### WORK REQUIRED
Which lines of the data include the string "Transcribe"? List them all.

### MATERIAL FOR THE TASK
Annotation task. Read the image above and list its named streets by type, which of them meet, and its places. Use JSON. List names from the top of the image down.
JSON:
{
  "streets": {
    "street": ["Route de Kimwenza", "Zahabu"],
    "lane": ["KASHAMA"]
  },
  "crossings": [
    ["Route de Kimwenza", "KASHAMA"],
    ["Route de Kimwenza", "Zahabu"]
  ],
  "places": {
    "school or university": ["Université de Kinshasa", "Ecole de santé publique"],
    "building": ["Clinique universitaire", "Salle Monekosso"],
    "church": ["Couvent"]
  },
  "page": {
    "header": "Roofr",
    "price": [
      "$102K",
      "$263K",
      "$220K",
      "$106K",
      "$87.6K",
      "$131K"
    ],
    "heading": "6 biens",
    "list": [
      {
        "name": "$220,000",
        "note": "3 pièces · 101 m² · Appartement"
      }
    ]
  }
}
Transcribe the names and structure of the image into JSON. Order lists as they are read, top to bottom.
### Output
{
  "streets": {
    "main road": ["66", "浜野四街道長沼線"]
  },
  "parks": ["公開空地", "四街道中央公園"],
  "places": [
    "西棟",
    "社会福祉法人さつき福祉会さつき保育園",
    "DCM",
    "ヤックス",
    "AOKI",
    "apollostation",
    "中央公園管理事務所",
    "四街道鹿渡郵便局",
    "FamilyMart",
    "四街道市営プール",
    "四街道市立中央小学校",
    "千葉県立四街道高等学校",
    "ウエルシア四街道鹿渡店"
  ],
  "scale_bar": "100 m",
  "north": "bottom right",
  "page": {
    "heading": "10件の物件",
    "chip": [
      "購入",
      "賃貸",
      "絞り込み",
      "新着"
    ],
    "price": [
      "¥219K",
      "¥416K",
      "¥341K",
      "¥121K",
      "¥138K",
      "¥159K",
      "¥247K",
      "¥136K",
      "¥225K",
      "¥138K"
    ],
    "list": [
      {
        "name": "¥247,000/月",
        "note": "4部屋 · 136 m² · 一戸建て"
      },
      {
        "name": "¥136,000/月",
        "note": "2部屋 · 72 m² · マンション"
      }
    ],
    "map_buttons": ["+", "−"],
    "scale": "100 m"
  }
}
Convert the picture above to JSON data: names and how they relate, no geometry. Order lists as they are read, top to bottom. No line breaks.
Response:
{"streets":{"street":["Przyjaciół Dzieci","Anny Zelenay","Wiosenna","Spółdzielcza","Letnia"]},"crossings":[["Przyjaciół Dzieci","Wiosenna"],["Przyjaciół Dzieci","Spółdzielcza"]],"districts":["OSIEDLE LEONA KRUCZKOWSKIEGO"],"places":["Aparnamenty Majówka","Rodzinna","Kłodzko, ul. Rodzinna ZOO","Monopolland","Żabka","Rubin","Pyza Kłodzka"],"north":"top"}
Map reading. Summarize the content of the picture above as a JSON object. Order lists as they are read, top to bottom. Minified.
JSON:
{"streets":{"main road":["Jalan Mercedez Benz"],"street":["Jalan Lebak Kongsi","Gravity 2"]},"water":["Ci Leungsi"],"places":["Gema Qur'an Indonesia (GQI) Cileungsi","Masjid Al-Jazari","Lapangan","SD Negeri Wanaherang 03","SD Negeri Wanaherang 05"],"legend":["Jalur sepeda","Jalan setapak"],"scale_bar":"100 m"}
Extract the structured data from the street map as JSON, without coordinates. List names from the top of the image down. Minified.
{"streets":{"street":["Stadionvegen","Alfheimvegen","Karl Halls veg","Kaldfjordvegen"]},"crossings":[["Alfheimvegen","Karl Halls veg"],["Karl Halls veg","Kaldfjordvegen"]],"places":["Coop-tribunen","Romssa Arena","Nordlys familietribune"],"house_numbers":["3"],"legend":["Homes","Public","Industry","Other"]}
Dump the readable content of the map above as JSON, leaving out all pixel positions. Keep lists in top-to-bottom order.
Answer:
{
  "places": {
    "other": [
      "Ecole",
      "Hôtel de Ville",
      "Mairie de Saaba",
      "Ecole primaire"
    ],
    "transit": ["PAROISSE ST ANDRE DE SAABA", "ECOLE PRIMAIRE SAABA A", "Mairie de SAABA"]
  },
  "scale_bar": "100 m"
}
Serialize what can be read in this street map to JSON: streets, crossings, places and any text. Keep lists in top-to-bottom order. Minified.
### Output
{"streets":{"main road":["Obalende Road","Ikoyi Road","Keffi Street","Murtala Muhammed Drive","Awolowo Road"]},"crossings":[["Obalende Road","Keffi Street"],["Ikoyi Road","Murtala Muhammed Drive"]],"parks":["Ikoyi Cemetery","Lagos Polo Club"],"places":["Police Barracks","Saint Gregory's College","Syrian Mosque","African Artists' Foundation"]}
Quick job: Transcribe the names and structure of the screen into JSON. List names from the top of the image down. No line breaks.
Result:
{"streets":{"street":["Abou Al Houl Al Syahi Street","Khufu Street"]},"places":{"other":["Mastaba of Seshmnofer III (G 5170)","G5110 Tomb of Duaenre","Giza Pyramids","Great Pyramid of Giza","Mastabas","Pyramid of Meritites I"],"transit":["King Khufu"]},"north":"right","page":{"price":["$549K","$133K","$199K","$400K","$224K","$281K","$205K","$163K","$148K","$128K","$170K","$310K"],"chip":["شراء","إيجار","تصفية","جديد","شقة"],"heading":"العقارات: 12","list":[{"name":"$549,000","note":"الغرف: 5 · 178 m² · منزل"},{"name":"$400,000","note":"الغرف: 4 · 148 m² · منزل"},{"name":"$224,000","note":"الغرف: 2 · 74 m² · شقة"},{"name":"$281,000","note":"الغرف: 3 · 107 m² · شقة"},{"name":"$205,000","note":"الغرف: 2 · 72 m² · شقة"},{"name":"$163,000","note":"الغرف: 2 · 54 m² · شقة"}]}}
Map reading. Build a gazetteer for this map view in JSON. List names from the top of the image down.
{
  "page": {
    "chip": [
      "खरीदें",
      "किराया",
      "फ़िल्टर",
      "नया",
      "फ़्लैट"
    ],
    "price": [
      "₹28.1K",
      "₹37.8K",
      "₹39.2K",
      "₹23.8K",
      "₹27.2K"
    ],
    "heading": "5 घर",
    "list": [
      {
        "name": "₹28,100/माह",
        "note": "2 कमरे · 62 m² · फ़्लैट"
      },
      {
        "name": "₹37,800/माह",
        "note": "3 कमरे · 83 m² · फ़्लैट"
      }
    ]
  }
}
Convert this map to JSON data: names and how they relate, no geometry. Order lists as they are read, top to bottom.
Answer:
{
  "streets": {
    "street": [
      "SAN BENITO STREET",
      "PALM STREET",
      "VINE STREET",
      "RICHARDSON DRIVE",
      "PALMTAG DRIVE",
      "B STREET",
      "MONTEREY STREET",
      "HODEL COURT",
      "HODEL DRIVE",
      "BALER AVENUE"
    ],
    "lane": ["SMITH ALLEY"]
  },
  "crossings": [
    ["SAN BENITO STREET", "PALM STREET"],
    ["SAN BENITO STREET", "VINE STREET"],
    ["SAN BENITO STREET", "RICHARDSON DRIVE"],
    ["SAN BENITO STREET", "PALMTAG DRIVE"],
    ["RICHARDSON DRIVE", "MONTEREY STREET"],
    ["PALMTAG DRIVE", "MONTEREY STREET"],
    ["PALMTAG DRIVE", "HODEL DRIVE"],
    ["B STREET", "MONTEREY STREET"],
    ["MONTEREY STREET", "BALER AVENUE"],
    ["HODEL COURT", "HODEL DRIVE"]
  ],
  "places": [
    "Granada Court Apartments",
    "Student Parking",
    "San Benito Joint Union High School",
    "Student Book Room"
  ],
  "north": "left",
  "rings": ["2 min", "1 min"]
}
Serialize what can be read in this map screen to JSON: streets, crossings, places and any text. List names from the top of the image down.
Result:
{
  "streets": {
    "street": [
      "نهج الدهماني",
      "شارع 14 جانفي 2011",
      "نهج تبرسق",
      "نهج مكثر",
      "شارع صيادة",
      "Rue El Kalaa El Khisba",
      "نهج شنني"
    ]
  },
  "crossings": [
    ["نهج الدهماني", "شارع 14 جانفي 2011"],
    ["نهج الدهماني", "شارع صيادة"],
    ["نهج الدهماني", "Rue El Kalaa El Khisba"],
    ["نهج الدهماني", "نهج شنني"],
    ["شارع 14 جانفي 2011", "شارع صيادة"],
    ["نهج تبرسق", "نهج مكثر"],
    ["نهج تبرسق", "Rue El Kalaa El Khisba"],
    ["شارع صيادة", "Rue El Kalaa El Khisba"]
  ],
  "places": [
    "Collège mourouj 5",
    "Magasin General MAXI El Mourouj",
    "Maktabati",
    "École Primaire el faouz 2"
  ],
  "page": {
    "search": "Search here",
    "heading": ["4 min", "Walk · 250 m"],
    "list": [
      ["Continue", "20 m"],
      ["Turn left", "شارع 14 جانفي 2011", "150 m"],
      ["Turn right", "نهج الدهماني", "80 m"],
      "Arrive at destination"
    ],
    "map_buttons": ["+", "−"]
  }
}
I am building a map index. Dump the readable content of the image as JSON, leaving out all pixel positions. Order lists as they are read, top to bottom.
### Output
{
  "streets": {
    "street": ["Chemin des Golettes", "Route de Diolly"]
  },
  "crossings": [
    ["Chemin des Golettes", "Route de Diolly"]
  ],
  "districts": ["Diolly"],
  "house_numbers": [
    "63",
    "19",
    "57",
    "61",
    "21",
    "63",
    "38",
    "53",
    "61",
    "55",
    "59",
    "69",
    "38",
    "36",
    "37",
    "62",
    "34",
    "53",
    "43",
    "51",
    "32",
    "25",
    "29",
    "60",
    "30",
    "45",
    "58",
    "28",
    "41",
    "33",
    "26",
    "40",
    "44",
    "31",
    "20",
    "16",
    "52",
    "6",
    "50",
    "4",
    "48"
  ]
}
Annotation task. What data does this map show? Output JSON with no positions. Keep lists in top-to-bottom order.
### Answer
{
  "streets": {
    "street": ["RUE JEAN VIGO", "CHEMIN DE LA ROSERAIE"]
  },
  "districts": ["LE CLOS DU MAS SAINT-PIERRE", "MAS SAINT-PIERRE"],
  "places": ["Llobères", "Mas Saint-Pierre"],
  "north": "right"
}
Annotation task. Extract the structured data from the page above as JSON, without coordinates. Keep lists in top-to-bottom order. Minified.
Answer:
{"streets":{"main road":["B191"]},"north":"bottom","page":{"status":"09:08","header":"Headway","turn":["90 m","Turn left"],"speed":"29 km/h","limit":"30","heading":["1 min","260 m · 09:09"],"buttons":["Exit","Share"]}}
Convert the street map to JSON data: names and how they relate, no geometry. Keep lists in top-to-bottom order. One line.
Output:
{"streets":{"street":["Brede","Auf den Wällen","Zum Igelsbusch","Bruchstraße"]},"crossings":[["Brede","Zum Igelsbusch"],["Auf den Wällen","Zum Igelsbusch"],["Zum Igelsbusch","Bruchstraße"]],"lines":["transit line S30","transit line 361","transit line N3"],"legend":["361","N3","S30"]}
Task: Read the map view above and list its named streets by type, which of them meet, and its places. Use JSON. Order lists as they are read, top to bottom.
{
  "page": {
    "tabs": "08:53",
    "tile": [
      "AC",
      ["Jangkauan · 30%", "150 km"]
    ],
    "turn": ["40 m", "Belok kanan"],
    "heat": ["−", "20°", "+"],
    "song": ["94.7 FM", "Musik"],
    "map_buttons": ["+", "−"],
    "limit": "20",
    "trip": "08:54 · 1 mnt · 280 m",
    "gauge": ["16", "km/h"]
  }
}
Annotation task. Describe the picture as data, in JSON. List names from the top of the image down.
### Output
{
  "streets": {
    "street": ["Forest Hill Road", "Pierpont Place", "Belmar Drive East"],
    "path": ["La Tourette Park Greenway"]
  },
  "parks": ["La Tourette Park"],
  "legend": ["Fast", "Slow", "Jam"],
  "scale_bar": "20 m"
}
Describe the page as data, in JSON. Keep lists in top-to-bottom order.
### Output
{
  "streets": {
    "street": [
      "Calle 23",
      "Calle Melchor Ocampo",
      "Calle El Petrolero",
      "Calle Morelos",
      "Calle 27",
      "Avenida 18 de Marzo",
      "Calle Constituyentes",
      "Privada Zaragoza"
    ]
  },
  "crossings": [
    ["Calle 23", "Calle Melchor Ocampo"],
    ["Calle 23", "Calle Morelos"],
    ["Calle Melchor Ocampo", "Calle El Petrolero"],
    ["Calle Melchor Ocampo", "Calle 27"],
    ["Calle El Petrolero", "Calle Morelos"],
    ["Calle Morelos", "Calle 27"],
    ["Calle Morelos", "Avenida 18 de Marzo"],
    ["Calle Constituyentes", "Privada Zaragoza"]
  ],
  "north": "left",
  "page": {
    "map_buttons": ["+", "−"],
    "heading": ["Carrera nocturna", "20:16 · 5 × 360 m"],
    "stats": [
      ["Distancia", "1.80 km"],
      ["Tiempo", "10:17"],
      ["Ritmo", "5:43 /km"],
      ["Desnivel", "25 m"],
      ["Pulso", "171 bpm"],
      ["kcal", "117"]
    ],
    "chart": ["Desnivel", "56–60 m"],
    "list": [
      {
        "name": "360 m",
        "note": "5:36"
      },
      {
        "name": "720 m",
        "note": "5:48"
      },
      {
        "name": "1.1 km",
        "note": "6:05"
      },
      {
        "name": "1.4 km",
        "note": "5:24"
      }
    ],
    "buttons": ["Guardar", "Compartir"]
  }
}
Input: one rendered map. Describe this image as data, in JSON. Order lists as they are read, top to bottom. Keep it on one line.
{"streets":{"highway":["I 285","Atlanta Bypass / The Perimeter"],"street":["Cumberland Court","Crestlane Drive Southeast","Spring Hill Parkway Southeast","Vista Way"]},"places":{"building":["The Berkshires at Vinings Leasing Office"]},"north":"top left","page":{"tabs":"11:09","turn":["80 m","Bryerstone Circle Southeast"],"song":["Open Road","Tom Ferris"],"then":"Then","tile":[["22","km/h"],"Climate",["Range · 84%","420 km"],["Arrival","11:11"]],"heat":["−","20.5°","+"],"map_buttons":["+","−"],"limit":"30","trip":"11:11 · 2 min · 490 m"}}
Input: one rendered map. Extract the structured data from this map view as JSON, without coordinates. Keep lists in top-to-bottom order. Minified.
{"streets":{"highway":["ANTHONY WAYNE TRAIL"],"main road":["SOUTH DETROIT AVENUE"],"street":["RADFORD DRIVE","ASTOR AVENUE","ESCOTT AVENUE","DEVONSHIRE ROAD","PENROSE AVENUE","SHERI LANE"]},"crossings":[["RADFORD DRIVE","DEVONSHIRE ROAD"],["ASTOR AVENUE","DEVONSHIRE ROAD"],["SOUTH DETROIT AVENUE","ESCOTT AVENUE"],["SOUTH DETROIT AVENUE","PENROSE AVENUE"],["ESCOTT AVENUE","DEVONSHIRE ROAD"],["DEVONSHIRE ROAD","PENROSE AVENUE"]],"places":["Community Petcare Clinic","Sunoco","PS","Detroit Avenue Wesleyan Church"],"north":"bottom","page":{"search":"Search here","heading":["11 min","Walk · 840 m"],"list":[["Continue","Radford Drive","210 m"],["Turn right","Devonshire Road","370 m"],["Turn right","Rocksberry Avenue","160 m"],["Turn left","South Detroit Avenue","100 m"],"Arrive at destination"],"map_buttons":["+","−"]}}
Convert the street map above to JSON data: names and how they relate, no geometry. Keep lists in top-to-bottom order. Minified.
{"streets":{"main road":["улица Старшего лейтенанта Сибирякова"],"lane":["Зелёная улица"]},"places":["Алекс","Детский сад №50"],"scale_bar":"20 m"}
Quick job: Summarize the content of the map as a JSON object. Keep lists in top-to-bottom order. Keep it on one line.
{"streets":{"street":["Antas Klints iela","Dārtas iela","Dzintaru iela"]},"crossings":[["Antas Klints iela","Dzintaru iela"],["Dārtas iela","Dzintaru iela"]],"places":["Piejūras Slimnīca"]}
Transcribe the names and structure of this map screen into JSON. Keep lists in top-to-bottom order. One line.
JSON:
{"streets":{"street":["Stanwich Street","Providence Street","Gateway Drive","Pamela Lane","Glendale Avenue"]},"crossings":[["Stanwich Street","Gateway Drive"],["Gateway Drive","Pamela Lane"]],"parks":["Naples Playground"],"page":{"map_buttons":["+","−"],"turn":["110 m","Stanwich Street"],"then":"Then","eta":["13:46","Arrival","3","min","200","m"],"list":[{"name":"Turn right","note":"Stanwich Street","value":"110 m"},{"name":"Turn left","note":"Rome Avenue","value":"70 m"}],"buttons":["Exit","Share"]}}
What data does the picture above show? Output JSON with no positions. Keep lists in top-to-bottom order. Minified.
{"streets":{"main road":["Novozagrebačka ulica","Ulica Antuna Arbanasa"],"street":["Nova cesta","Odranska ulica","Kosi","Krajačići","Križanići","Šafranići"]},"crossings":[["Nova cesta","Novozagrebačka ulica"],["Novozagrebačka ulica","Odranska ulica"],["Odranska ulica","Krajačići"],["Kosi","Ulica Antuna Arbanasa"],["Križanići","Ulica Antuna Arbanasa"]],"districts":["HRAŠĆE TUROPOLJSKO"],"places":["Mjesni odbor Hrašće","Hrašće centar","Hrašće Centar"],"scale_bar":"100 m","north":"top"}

### EXERCISE ANSWER
Transcribe the names and structure of the image into JSON. Order lists as they are read, top to bottom.
Quick job: Transcribe the names and structure of the screen into JSON. List names from the top of the image down. No line breaks.
Transcribe the names and structure of this map screen into JSON. Keep lists in top-to-bottom order. One line.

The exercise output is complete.